-- Untersuchter Text --
Das soll sich ändern. Mit einer online Plattform, dem GenderMed-Wiki, will Pfleiderer die Erkenntnisse aus der Gendermedizin bündeln, für alle zugänglich machen und das Thema mehr in den Fokus rücken. Die Plattform soll am 1. November unter der Adresse www.gendermed-wiki.de online gehen.

Prävalenz, Therapie, Krankheitsbild

Der Name der Plattform bezieht sich auf die aus dem Englischen stammende Bezeichnung Gender für das soziokulturelle Geschlecht. Die World Health Organisation definiert Gender als die durch das soziale Umfeld konstruierten Charakteristiken von Mann oder Frau. Sie sind bestimmt durch Normen, Rollen und Beziehungen.

Dabei spielt natürlich auch das biologische Geschlecht eine Rolle.

-- Aufgaben --
1. Erklären Sie bitte in ein bis drei Sätzen anhand des Textes zum GenderMed-Wiki, worauf sich der Name der Plattform bezieht.
2. Unter welcher Adresse soll die Plattform laut dem Text zum GenderMed-Wiki online gehen?

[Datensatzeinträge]
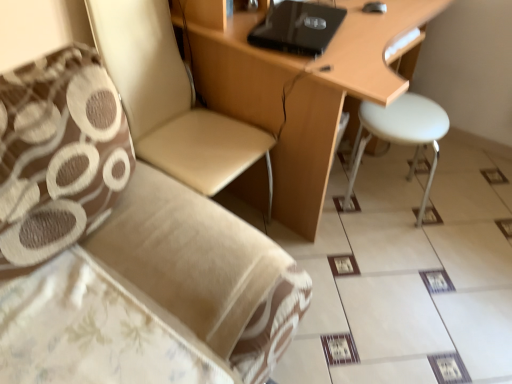
This screenshot has height=384, width=512. I want to click on free space to the back side of white plastic stool at right, so click(388, 161).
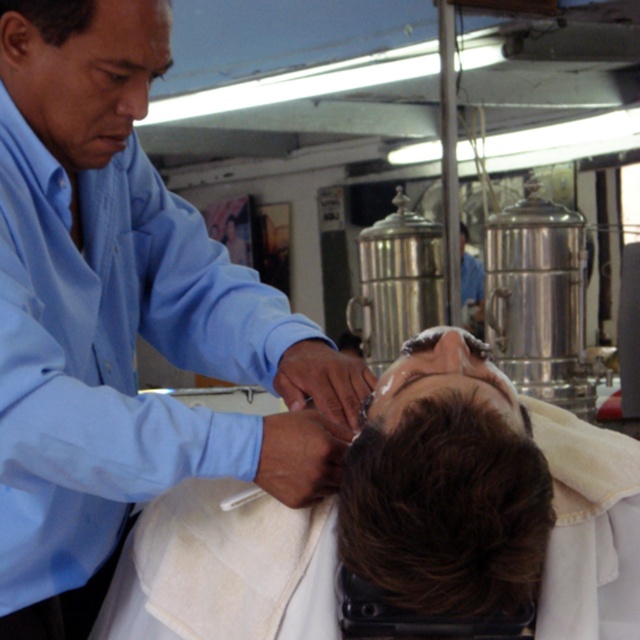
Is smooth skin head at center behind brown matte hair at center?

Yes, smooth skin head at center is behind brown matte hair at center.

Who is shorter, smooth skin head at center or brown matte hair at center?

brown matte hair at center

Is point (497, 595) positioned behind point (474, 490)?

That is True.

At what (x,y) coordinates should I click in order to perform the action: click on smooth skin head at center. Please return your answer as a coordinate pair (x, y). Looking at the image, I should click on (406, 518).

Can you confirm if brown matte hair at center is bigger than blue shirt at upper left?

Yes, brown matte hair at center is bigger than blue shirt at upper left.

Is brown matte hair at center below blue shirt at upper left?

Correct, brown matte hair at center is located below blue shirt at upper left.

Locate an element on the screen. The image size is (640, 640). brown matte hair at center is located at coordinates (444, 513).

Is smooth skin head at center thinner than blue shirt at upper left?

No, smooth skin head at center is not thinner than blue shirt at upper left.

Measure the distance between smooth skin head at center and camera.

97.02 centimeters

Between point (556, 605) and point (49, 54), which one is positioned behind?

Point (49, 54)

Image resolution: width=640 pixels, height=640 pixels. Identify the location of smooth skin head at center. (406, 518).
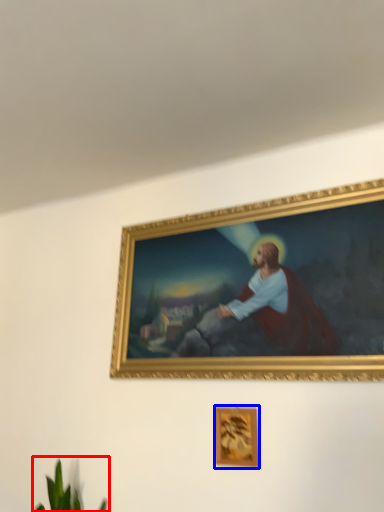
Question: Which point is closer to the camera, plant (highlighted by a red box) or picture frame (highlighted by a blue box)?

Choices:
 (A) plant
 (B) picture frame

Answer: (A)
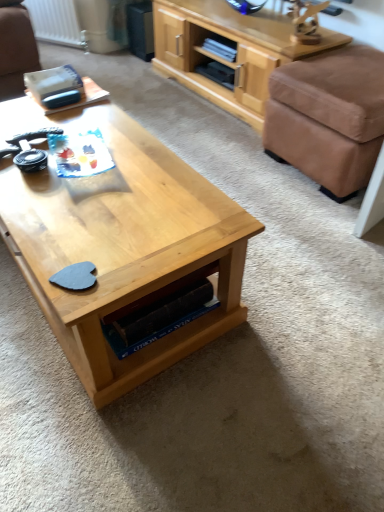
Question: Does light wood cabinet at upper right have a larger size compared to brown fabric ottoman at right?

Choices:
 (A) no
 (B) yes

Answer: (B)

Question: Is brown fabric ottoman at right completely or partially inside light wood cabinet at upper right?

Choices:
 (A) yes
 (B) no

Answer: (B)

Question: From a real-world perspective, is light wood cabinet at upper right over brown fabric ottoman at right?

Choices:
 (A) yes
 (B) no

Answer: (A)

Question: Is light wood cabinet at upper right not inside brown fabric ottoman at right?

Choices:
 (A) no
 (B) yes

Answer: (B)

Question: Is the depth of light wood cabinet at upper right greater than that of brown fabric ottoman at right?

Choices:
 (A) yes
 (B) no

Answer: (A)

Question: From a real-world perspective, is white painted metal radiator at upper left above or below brown fabric ottoman at right?

Choices:
 (A) below
 (B) above

Answer: (A)

Question: Would you say white painted metal radiator at upper left is to the left or to the right of brown fabric ottoman at right in the picture?

Choices:
 (A) right
 (B) left

Answer: (B)

Question: Is white painted metal radiator at upper left in front of or behind brown fabric ottoman at right in the image?

Choices:
 (A) front
 (B) behind

Answer: (B)

Question: Is point (87, 50) closer or farther from the camera than point (274, 156)?

Choices:
 (A) farther
 (B) closer

Answer: (A)

Question: Considering the positions of light wood cabinet at upper right and white painted metal radiator at upper left in the image, is light wood cabinet at upper right wider or thinner than white painted metal radiator at upper left?

Choices:
 (A) thin
 (B) wide

Answer: (B)

Question: Is light wood cabinet at upper right inside or outside of white painted metal radiator at upper left?

Choices:
 (A) outside
 (B) inside

Answer: (A)

Question: Based on their positions, is light wood cabinet at upper right located to the left or right of white painted metal radiator at upper left?

Choices:
 (A) right
 (B) left

Answer: (A)

Question: From the image's perspective, is light wood cabinet at upper right above or below white painted metal radiator at upper left?

Choices:
 (A) below
 (B) above

Answer: (A)

Question: Based on their sizes in the image, would you say brown fabric ottoman at right is bigger or smaller than light wood cabinet at upper right?

Choices:
 (A) big
 (B) small

Answer: (B)

Question: Based on their positions, is brown fabric ottoman at right located to the left or right of light wood cabinet at upper right?

Choices:
 (A) right
 (B) left

Answer: (A)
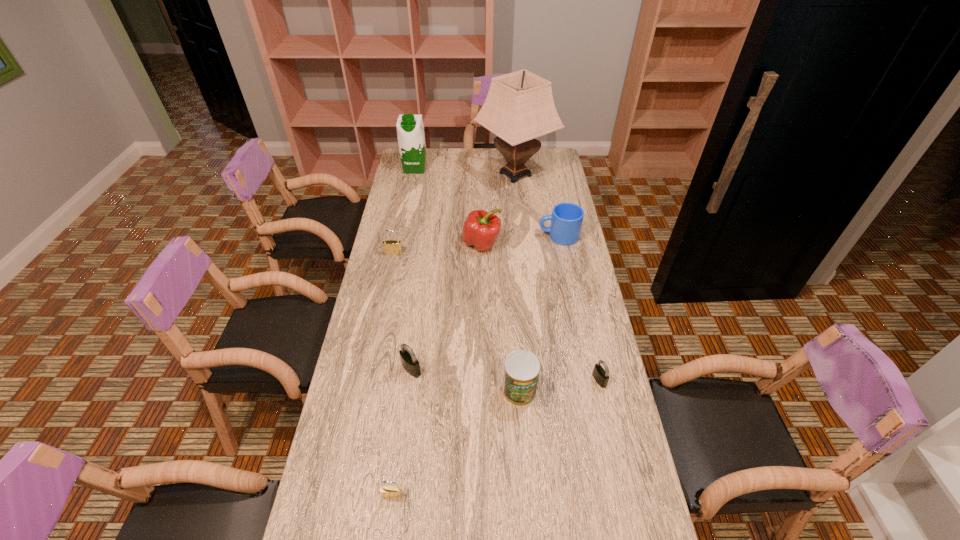
Image resolution: width=960 pixels, height=540 pixels. What are the coordinates of `vacant region located on the side of the mug with the handle` in the screenshot? It's located at (473, 236).

Where is `blank space located 0.360m on the front-facing side of the farthest padlock`? The image size is (960, 540). blank space located 0.360m on the front-facing side of the farthest padlock is located at coordinates (379, 326).

Locate an element on the screen. The height and width of the screenshot is (540, 960). vacant space located 0.170m on the right of the bigger black padlock is located at coordinates (476, 369).

This screenshot has width=960, height=540. I want to click on blank space located 0.170m on the left of the rightmost padlock, so click(x=539, y=380).

Where is `lampshade that is at the far edge`? lampshade that is at the far edge is located at coordinates (519, 107).

Locate an element on the screen. This screenshot has width=960, height=540. soya milk at the far edge is located at coordinates (410, 129).

This screenshot has height=540, width=960. I want to click on soya milk at the left edge, so click(x=410, y=129).

The image size is (960, 540). I want to click on lampshade located at the right edge, so click(519, 107).

Locate an element on the screen. The width and height of the screenshot is (960, 540). mug that is at the right edge is located at coordinates (566, 219).

The height and width of the screenshot is (540, 960). Identify the location of padlock present at the right edge. (600, 375).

-- Lösungen --
1. Der Name bezieht sich auf die aus dem Englischen stammende Bezeichnung Gender für das soziokulturelle Geschlecht. Die World Health Organisation definiert Gender als die durch das soziale Umfeld konstruierten Charakteristiken von Mann oder Frau, die durch Normen, Rollen und Beziehungen bestimmt sind.

2. Unter www.gendermed-wiki.de.